Document segment
Seriously though. If IER systems ever want to take off, designers need to realise that they need to tell players exactly what their choice will do and not just give them a vague set of rules that they don't appear to follow anyway. Perhaps some way of physically telegraphing your avatar's general mood when going to select the choice (e.g. during selection of conversation choices in Mass Effect) would go some way to avoid frustrating the player when an unexpected or completely disproportionate response is elicited from a seemingly innocuous choice.

The only bright spot in L.A. Noire is that you can go into a lie option and back out of it, without any consequences..... which basically means that you can usually eliminate one of the options based on your avatar's reaction, not on the reaction of the interviewee. However, this feels a lot like gaming the system since you cannot press for more when you pick truth or doubt and it's "that is all there is to say about that!" result. I also found that most of the items/pieces of evidence you use to convince people that they we know they are lying are too narrow. There were some cases in the game thus far where I knew the person was lying but that crucial circumstantial pieces of evidence that you could and would use in the real world for further information were useless. For example, a piece of rope used in many murders and an identical rope found outside of a suspect's house is useless because you cannot use it in your conversation with him.

For all of the technical wizardry that goes into making these games, I feel that perhaps designers are missing out on the psychological component that could make them more transparent and accessible to people who are used to using real-world logic instead of the twisted "you are eaten by a grue" game logic. Going forward, I would like to see games become more forgiving in their conversation systems - especially because the player is increasingly being given less control over what and how they interact in those conversations.

Assigned task 1
Answer these questions about the commentary on game conversations:
(a) During what part of Mass Effect does the commentary say a player selects choices?
(b) In L.A. Noire, what can a player do with a lie option without any consequences?
(c) What object found outside a suspect's house does the commentary call useless as evidence?
Assigned task 2
Please transcribe the part of the commentary on game conversations that opens with the words containing "For all of the" and closes with "in those conversations.".
These items were taken from a different source.

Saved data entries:
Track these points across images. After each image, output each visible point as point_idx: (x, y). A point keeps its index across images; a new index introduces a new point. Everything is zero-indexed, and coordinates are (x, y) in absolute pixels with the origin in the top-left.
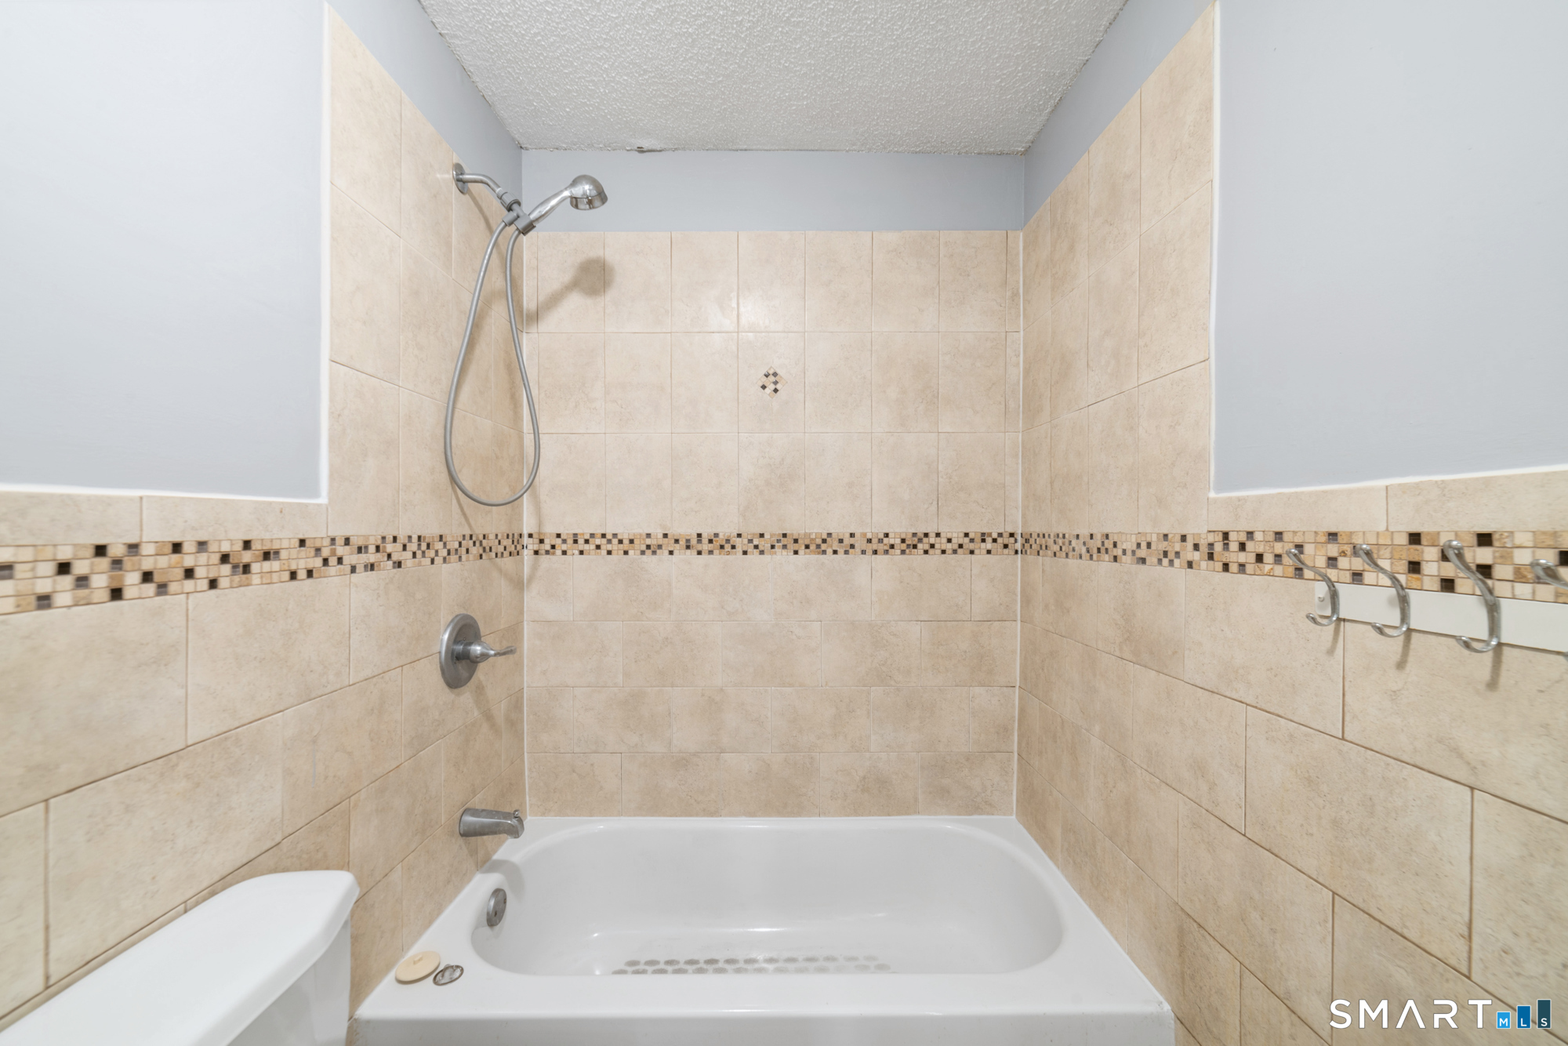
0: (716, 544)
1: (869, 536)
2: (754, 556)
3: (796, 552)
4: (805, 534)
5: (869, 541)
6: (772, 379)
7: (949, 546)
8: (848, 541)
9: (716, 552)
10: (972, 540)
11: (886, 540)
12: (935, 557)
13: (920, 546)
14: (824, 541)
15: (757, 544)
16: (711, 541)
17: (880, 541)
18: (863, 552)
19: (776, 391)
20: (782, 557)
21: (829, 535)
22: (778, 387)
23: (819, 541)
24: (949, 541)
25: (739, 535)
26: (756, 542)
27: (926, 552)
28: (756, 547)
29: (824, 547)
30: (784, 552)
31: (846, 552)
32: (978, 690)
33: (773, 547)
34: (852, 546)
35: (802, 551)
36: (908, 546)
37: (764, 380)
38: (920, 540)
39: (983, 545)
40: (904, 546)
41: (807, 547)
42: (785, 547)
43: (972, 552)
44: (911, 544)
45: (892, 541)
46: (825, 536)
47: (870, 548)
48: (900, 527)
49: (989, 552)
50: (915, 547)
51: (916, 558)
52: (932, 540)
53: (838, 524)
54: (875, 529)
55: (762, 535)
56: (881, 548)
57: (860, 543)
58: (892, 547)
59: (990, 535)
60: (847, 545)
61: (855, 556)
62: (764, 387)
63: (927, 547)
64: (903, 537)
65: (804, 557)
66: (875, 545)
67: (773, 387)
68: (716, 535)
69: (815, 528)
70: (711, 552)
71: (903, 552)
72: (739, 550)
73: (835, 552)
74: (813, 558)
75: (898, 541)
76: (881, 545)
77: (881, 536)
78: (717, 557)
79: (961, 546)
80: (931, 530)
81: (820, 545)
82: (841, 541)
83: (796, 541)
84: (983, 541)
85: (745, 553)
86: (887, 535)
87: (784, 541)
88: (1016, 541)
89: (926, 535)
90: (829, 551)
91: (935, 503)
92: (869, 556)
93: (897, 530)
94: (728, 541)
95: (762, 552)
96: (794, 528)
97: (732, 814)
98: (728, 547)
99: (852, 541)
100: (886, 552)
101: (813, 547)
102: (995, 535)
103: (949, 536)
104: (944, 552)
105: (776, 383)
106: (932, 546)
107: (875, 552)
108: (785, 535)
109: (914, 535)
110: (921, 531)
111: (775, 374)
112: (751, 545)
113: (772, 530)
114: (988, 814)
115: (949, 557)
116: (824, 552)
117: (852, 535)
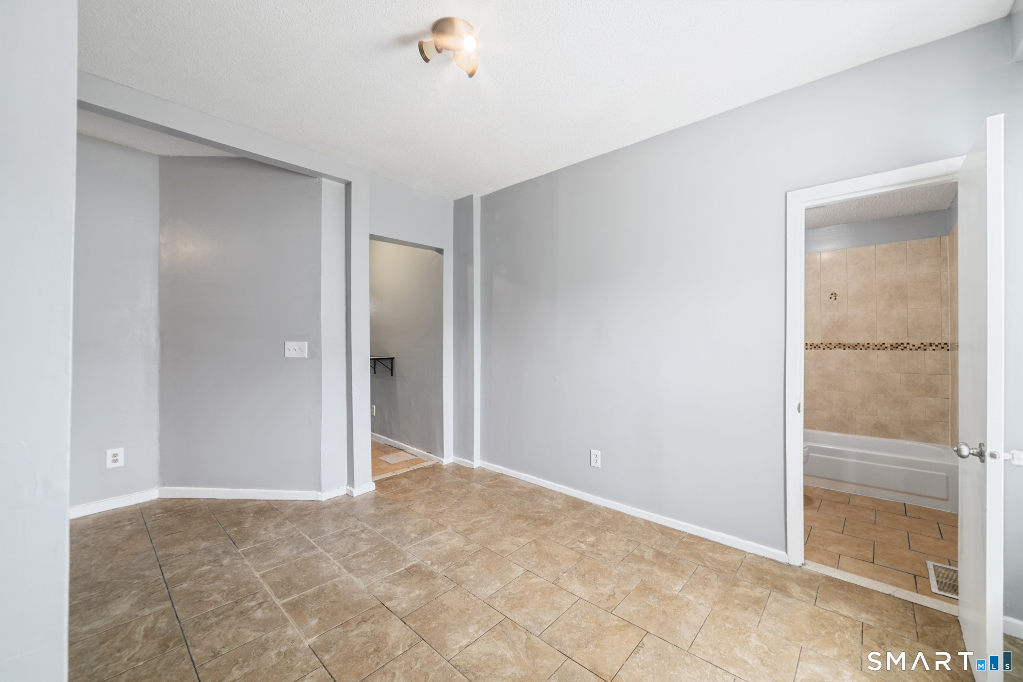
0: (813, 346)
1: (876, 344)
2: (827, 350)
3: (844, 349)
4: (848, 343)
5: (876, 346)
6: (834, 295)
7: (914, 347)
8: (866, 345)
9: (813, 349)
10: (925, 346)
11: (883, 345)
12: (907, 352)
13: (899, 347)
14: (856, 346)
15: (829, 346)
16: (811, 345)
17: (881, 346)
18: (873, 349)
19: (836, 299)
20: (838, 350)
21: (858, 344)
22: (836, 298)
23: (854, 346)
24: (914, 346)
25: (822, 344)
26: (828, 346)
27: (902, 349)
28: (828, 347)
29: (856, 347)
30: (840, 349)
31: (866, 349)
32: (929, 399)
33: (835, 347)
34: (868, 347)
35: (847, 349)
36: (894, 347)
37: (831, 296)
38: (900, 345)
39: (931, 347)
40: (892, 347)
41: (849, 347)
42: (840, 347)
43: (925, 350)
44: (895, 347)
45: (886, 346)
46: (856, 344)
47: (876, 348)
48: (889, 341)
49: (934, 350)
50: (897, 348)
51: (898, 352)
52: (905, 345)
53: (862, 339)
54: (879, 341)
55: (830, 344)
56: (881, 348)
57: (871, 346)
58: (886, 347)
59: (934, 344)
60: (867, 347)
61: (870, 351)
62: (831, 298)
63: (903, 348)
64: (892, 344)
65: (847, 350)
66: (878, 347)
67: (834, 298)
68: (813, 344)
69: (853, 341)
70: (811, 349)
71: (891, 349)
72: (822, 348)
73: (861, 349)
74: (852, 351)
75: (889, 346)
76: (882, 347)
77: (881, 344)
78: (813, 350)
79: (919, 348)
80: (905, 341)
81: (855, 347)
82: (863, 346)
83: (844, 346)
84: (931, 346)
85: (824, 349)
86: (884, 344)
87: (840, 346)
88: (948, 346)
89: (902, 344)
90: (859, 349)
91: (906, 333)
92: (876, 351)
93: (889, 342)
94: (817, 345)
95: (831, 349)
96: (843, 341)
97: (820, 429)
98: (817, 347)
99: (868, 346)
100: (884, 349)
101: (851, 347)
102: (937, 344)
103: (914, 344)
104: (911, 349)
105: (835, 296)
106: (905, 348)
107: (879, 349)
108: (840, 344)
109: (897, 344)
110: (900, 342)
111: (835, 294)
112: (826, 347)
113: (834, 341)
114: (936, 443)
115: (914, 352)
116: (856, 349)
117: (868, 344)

Solution 1
(a) The selection of conversation choices.
(b) Go into it and back out of it.
(c) A rope identical to one used in many murders.

Solution 2
For all of the technical wizardry that goes into making these games, I feel that perhaps designers are missing out on the psychological component that could make them more transparent and accessible to people who are used to using real-world logic instead of the twisted "you are eaten by a grue" game logic. Going forward, I would like to see games become more forgiving in their conversation systems - especially because the player is increasingly being given less control over what and how they interact in those conversations.